Desperdiça-se a oportunidade de promover uma grande reforma urbana, o que exigiria maciços investimentos em transportes de massa e na reurbanização das áreas ocupadas irregularmente
O mais ambicioso projeto de alavancagem da candidatura da ministra-chefe da Casa Civil, Dilma Rousseff, à Presidência da República é a distribuição de um milhão de casas populares, por meio de um novo programa habitacional que promete colocar no chinelo o velho programa de construção de grandes conjuntos habitacionais do Banco Nacional da Habitação do governo do general Emílio Médice, nos idos da década de 1970. É que seu impacto eleitoral pode ser muito maior do que as obras de infraestrutura do Programa de Aceleração do Crescimento (PAC), pois cria uma marca urbana para a ministra, já que o Bolsa Família é a cara do presidente Luiz Inácio lula da Silva e ninguém tasca.
Experiências
Lembro-me muito bem, por exemplo, da construção do grande conjunto da Rua Dona Romana, no Engenho Novo, no Rio, que mudou a demografia do bairro e, diga-se de passagem, era uma opção de moradia só acessível aos assalariados com carteira assinada, muito distante das possibilidades dos moradores dos morros do São João e Barro Vermelho, quase vizinhos. Era um programa habitacional voltado principalmente para a baixa classe média, que acabou sufocada pela inflação, a correção monetária e a alta dos juros. Por causa da alta taxa de inadimplência, gerou uma dívida que hoje chega a R$ 80 bilhões, como destacou, ontem, o nosso colega Antônio Machado, na coluna Brasil S/A, aqui no Correio.

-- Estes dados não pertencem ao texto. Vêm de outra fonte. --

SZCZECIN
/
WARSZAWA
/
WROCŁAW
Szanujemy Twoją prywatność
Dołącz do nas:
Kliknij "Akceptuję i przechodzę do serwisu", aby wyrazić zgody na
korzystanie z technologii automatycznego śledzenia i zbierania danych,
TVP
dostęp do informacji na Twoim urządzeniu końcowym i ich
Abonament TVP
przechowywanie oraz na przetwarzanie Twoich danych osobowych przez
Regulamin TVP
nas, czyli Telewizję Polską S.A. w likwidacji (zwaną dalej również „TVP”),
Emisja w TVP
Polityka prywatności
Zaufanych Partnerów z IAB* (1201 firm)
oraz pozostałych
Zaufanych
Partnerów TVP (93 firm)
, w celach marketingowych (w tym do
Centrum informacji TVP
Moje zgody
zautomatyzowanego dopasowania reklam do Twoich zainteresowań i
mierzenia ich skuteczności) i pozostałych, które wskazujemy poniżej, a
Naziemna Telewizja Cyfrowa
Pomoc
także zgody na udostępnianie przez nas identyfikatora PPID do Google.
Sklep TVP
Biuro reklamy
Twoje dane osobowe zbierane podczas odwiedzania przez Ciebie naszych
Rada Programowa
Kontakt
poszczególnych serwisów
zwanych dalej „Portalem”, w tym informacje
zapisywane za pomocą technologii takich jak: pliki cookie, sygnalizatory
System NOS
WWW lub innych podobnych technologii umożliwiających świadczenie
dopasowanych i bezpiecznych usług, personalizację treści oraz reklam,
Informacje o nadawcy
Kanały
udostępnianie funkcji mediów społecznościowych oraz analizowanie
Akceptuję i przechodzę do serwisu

O governador Mário Covas, em São Paulo, graças a uma lei que destinava 1% do ICMS à companhia estadual de habitação, também realizou um grande programa de construção de moradias no interior paulista, que eram sorteadas em eventos muito concorridos. Mas nada disso teve tanto efeito eleitoral como Projeto Cingapura, de Paulo Maluf, na Prefeitura de São Paulo. Jogada de marketing de Duda Mendonça, me recordo da impressão que causou o primeiro deles, numa favela às margens do Rio Pinheiros, com o seu colorido berrante, uma espécie de show room para a campanha vitoriosa de Celso Pitta à sucessão do polêmico prefeito paulistano.
Apesar de condenado por arquitetos e urbanistas, o projeto arquitetônico caiu no gosto dos moradores da periferia porque representava um padrão de moradia muito superior aos barracos ao seu redor. Funcionou perfeitamente na campanha eleitoral, mas depois Pitta foi aquele desastre que se viu na prefeitura paulistana.
Polêmica
O PAC da Habitação, como está sendo chamado o programa habitacional desta reta final do governo Lula, nasce polêmico por outros motivos. O debate sobre sua concepção urbanista até agora não houve. A queda de braço ocorre nos bastidores da relação do governo Lula com a maioria dos governadores. Dilma passou por cima dos governos estaduais e suas companhias habitacionais, negocia diretamente com as prefeituras e impõe a elas uma espécie de renúncia fiscal que, supostamente, contraria os limites constitucionais de redução do ISS. Além disso, a intenção do governo é mobilizar as grandes empreiteiras para construir e entregar as casas antes das eleições de 2010.
É um programa voltado principalmente para os morros e periferias das grandes cidades, onde o impacto do programa Bolsa Família na qualidade de vida da população é amortecido pelas péssimas condições de moradia e os custos elevados da vida urbana caótica. Desde o Plano Real, no governo Fernando Henrique Cardoso, com o barateamento do material de construção, a ocupação irregular do solo sofreu grande expansão. A autoconstrução consolidou favelas, loteamentos e condomínios irregulares. Melhorou o padrão das moradias, mas ao preço de um padrão urbano muitíssimo abaixo daquele que caracterizou a formação dos bairros e subúrbios das principais cidades do país.
O Ministério das Cidades recebeu mais R$ 20 bilhões para o Fundo Nacional de Habitação de Interesse Social para a oferta a preço de custo ou gratuita de casas aos mais necessitados, como já anunciou a ministra Dilma. A romaria dos prefeitos em busca desses recursos já começou, mas até agora não se viu nada de realmente ambicioso e reformador para nossas cidades. Desperdiça-se a oportunidade de promover uma grande reforma urbana, o que exigiria maciços investimentos em transportes de massa e na reurbanização das áreas ocupadas irregularmente, com alargamento de ruas, construção de avenidas, verticalização das moradias e remoção de moradores em áreas de risco e de proteção ambiental. O reaproveitamento das áreas degradadas dos grandes centros, que já dispõem de boa infraestrutura urbana, também merece investimentos maciços em projetos revolucionários, como fizeram cidades como Nova York, Barcelona e Buenos Aires.